Abstract:
Devletin kamu harcamalarını karşılamak üzere kişi ve kurumlardan karşılıksız olmak şartıyla ve zorunlu olarak aldığı ekonomik değerler vergileri ifade etmektedir. Türk Vergi Sistemi içerisinde yer alan Gelir Vergisi ve Kurumlar Vergisi kamu gelirleri içinde önemli bir yere haizdir.
Türk Vergi Sistemi’nin özünün beyan esasına dayanması nedeniyle kişi ve kurumlar elde ettikleri gelir/kazançları beyan ederken mevzuat hükümlerinin uygulama sınırlarını iyi bilmeleri gerekmektedir. Özellikle tez konumuzu oluşturan ve vergi ödevlisinin lehine vergi avantajı sağlayan Muafiyet, İstisna ve İndirimler’in de vergi ödevlisinin yasal bir hakkı olduğunu bilmeleri, bu hakları kullanırken Kanun lafzının doğru yorumlanıp uygulanması gerektiği, tereddüt hasıl olan durumlarda Vergi İdaresinin görüşünün alınması ileri de vergi ödevlisi lehine oluşabilecek cezalı tarhiyatlara yol açmaması nedeniyle önem arz etmektedir.
Vergi avantajı ifade olarak; vergi kaçırma veya vergiden kaçınma gibi algılanmaması, kişi ve kurumlar üzerinde var olan vergi yükünün vergi yasaları ile vergi ödevlisine tanınan avantaj olarak anlaşılması gerektiği şeklinde değerlendirilmelidir.

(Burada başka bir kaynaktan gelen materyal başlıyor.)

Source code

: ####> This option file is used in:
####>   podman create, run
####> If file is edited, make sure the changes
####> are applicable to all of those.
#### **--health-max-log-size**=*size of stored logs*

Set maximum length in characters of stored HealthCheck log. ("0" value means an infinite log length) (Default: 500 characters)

Çalışmamız da yukarıda yer alan açıklamalar çerçevesinde hazırlanmış olup, Muafiyet, İstisna ve İndirimler hakkında gerek Gelir Vergisi Kanunu gerekse Kurumlar Vergisi Kanunu’nun sırası ile ilgili Kanun maddeleri, ilgili Tebliğleri ile tereddüte neden olan ve vergi ödevlisinin talebi doğrultusunda Vergi İdaresi tarafından verilen özelgeleri incelenmiş ve konunun uygulanması konusunda yol gösterici olması amaçlanmıştır.